Рыжий поднимает голову.
Блестящая черная челка косо перечеркивает лицо Крысы, полностью закрывая левый глаз. Если бы не эта челка, было бы видно, что брови смыкаются над переносицей, образуя сплошную линию. Они кажутся гуще оттого, что кожа у нее нежная, как у маленького ребенка, – почти прозрачная. Рыжий сглатывает слюну.
– Прости, – говорит он. – Я не думал, что это так прозвучит. Хочешь, врежь мне как следует, я заслужил.
– Обед, да? Обед? – из спального мешка высовывается голова, потом ее хозяин появляется целиком. Москит. Костлявый, в полосатых трусах, он рассеянно чешет живот и таращится на Крысу заплывшими глазками.
– Все получилось так мерзко просто потому, что я говорил честно, – Рыжий оглядывается на Москита. – Потому что говорил, что думал, понимаешь? Но я это вовсе не так представлял, как ты описываешь! Я думал, что тебе было бы нетрудно… но если ты так это воспринимаешь… тогда, конечно… о чем разговор… Я, собственно, и не надеялся, что такая девчонка, как ты…
– Заткнись, а? – перебивает Крыса.
– Сегодня будут сосиски, – пытается завязать светскую беседу Москит. – И малиновое желе.
– А Слепому ты и правда нравишься. Хотя, конечно, ты мне уже не веришь.
– А может, малинового желе и не будет. Может, это я и приврал.
– Какой псих тебе поверит? Размечтался.
В спальню с топотом заскакивают два Крысолога:
– Обед! Вы что, заснули тут? – обрывают с вешалки рюкзаки и вываливаются обратно в коридор.

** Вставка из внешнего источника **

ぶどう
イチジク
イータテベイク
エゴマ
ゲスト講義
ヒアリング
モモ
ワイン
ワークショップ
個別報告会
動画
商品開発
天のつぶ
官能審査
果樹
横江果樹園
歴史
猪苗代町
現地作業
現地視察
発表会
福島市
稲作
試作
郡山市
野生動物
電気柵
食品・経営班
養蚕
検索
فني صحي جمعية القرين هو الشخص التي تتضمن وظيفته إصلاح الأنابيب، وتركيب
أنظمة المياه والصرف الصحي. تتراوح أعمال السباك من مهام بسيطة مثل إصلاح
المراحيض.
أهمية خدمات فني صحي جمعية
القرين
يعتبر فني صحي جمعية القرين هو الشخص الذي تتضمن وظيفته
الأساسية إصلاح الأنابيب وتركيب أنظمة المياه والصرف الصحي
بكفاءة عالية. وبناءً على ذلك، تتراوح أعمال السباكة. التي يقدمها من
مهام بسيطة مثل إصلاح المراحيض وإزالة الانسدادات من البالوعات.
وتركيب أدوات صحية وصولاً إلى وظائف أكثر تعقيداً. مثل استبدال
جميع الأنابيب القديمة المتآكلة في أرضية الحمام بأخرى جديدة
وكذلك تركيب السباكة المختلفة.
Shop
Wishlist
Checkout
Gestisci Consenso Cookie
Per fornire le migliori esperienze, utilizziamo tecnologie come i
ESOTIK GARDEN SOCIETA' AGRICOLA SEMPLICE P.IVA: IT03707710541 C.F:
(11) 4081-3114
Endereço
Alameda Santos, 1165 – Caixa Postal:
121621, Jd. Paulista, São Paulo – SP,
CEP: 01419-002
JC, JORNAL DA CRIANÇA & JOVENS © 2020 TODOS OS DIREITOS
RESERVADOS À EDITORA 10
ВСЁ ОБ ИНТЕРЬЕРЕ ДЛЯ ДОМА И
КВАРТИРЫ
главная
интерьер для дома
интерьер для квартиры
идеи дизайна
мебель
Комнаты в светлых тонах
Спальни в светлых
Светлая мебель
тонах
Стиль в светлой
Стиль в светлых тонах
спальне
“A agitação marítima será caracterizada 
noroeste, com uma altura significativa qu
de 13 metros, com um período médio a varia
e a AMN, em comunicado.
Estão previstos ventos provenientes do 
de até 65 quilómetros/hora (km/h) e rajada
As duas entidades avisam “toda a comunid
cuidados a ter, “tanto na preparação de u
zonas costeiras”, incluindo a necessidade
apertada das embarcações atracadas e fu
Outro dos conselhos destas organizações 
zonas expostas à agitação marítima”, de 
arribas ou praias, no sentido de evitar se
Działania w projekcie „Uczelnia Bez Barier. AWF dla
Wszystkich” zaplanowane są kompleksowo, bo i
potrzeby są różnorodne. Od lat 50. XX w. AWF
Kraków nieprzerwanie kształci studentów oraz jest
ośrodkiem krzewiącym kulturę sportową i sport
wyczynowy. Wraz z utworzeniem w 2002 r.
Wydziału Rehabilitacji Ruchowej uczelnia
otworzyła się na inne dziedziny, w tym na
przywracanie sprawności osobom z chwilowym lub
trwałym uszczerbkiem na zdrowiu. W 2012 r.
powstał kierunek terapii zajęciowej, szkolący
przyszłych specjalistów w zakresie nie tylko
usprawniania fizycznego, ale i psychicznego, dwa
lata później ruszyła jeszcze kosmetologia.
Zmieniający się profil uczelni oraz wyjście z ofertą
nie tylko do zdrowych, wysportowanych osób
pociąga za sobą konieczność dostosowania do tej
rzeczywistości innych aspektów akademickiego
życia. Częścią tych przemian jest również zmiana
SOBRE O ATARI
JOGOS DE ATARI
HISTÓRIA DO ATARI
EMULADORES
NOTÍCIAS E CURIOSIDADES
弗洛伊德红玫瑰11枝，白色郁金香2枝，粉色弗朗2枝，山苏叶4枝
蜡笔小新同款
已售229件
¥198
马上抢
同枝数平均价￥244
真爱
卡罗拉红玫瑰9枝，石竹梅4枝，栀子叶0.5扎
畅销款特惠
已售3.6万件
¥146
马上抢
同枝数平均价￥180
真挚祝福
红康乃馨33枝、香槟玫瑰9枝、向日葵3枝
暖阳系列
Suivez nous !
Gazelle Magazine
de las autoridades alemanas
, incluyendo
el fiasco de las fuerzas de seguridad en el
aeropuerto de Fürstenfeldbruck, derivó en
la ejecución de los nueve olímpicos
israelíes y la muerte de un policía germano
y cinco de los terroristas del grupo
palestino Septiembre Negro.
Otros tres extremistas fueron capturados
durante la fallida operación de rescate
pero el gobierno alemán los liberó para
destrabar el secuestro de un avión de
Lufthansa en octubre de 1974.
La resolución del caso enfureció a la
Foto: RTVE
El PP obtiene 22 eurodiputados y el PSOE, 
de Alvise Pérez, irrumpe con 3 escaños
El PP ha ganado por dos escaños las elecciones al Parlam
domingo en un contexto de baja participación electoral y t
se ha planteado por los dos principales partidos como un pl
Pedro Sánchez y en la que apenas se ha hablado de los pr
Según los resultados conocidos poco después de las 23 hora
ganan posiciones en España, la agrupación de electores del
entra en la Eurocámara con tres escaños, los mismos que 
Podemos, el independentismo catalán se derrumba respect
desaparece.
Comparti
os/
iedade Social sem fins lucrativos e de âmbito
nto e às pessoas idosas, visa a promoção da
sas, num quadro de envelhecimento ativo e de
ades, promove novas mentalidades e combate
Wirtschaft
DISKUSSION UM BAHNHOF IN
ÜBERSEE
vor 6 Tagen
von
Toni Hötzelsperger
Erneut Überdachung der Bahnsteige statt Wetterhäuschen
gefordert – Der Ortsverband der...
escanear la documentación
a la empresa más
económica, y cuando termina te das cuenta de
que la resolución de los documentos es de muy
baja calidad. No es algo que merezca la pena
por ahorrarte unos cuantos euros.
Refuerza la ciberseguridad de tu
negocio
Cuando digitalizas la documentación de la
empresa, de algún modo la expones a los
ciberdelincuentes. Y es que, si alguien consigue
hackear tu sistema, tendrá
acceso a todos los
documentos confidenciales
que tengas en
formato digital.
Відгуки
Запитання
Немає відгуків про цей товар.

Москит прыгает по комнате, пытаясь попасть ногой в штанину. Крыса переворачивает бирки зеркальной стороной наружу. Одну, вторую, третью, четвертую… цепочки у них разной длины и часто перекручиваются.
Рыжий прячет фляжку в рюкзак. В одной из бирок – его галстук-бабочка в красно-белый горошек. Надетый прямо на голую шею.
Крыса осматривается и впервые замечает, что, несмотря на грязь, во второй красиво. По стенам бегут антилопы Леопарда, на бегу превращаясь в струящиеся полосы узоров. Местами они полустерты, но от этого кажутся только лучше. Рыжий надевает котелок и протягивает Крысе руку.
– Мир?
– Смотри, как бы Вшивая не закусала тебя до смерти, – предупреждает его она. – Терпеть не может, когда до меня дотрагиваются.
В бирках – три маленькие двери. Во всех трех одновременно исчезают Москиты. Рыжий с Крысой тоже выходят в коридор – и в бирках сразу темнеет. При каждом шаге подошвы ботинок липнут к паркету.
– По-моему, вам уже поздно делать уборку, – говорит Крыса. – Вы веники не оторвете от пола.
– Не оторвем – так не оторвем, – вздыхает Рыжий. – Ну и что? Будут в Крысятнике икебаны из веников. А потом из Крыс. Живой музей.
Крыса, пожав плечами, уходит в сторону девчачьей лестницы. Стройная, в слишком крупных для нее ботинках. Рыжий кричит: «До свидания!», но она не оглядывается. Он поджимает губы и направляется к столовой. Его обгоняют хихикающие Птицы.
Душа странствует по ночам. И если ты спишь,
Никогда ты не встретишься со своей душой.
Лорд лежит в искрящейся темноте. Он укрыт с головой и задыхается от жара, а вокруг плавают видения. Ее глаза, волосы, тонкая рука, охваченная плетеным ремешком браслета. Лорд лежит, затаив дыхание, боясь спугнуть наваждение, но оно все тревожнее, все беспокойнее, тает, как воск, и исчезает. Он откидывает одеяло и дышит полной грудью, мокрый, как мышь, побывавшая в луже.